C'est effectivement par lui que le déraillement arrive, nous amenant au réveil des trois potes du futur mari dans une suite à 4 200 $ dévastée comme après le passage d'un rock star, jonchée de cadavres de bouteilles et peuplée d'une poule (le gallinacée, la dernière strip-teaseuse s'étant esquivée juste avant) et plus inquiétant, d'un tigre dans la salle de bains. Accessoirement, Stu a perdu une dent et les trois copains le héros de la fête.
La recherche de Doug va se superposer à la découverte des dégâts collatéraux de la nuit d'amnésie, avec pêle-mêle la salle des urgences, la chapelle de mariage express, une démonstration du taser par des policiers sadiques devant des écoliers en visite pédagogique, un remake de "Rain Man", et en guest star, Mike Tyson dans le rôle de Mike Tyson.

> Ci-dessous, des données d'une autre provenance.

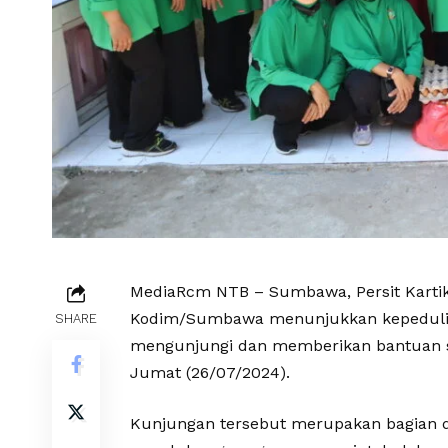
MediaRcm NTB – Sumbawa, Persit Kartik
Kodim/Sumbawa menunjukkan kepedulian
SHARE
mengunjungi dan memberikan bantuan s
Jumat (26/07/2024).
Kunjungan tersebut merupakan bagian 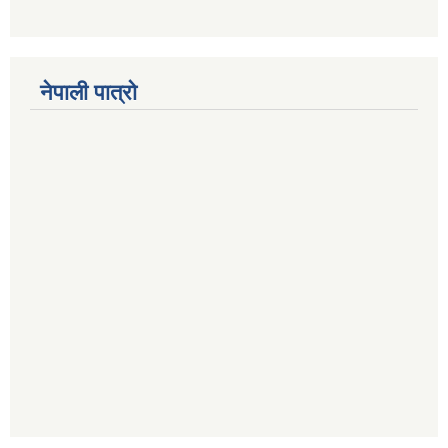
नेपाली पात्रो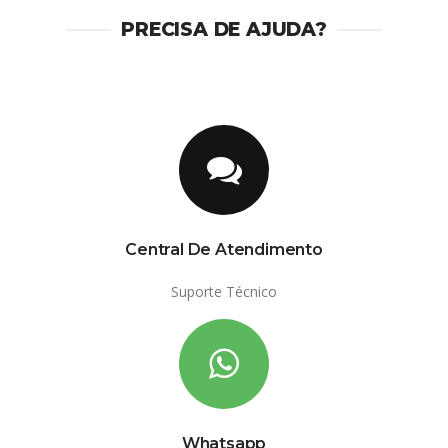
PRECISA DE AJUDA?
Central De Atendimento
Suporte Técnico
Whatsapp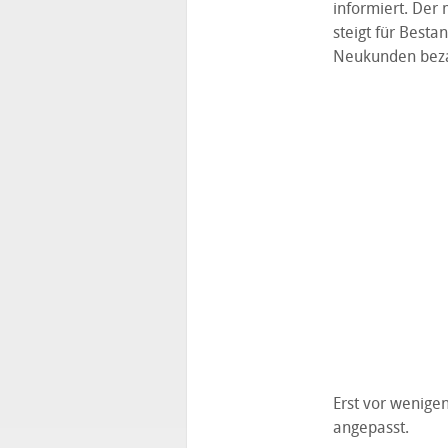
informiert. Der 
steigt für Best
Neukunden bezah
Erst vor wenige
angepasst.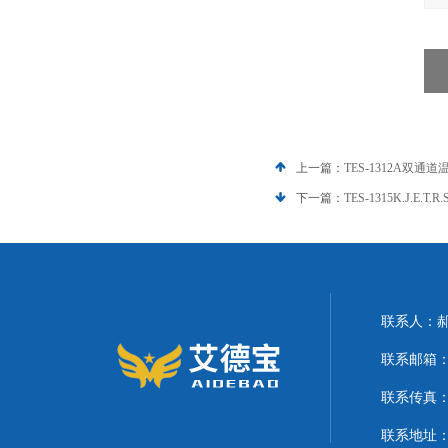
上一篇：
TES-1312A双通道
下一篇：
TES-1315K.J.E.T
联系人：
联系邮箱：21
联系传真
联系地址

Par le côté gentiment frappadingue de quelques situations à la limite du politiquement incorrect (le prof qui finance sa beuverie avec l'argent des sorties scolaires ou le crooner chantant une chanson paillarde au mariage), ainsi que par le rôle central joué par les véhicules allemands, "Very Bad Trip" (encore une étrange traduction "française" de "The Hangover") fait parfois penser à "Little Miss Sunshine". Regrettons simplement qu'à l'inverse du film de Jonathan Dayton et Valerie Faris, celui de Todd Philipps n'aille pas jusqu'au bout de son iconoclastie, et au contraire, s'achève par un happy end qui institutionnalise la fin la transgression et le retour à la norme.
Néanmoins, la logique de l'absurde et l'avalanche de catastrophes rythment efficacement cette comédie potache, et on rit très souvent même si parfois le rire se coince devant l'indubitable manque de finesse de certaines scènes (Alan et le bébé, le personnage de Chow). Film bienvenu pour la Fête du Cinéma, "Very Bad Trip" réussira sans doute à plaire à la fois aux amateurs d'"American Pie" et à ceux de "Little Miss Sunshine" ou de "Juno", et c'est déjà pas mal.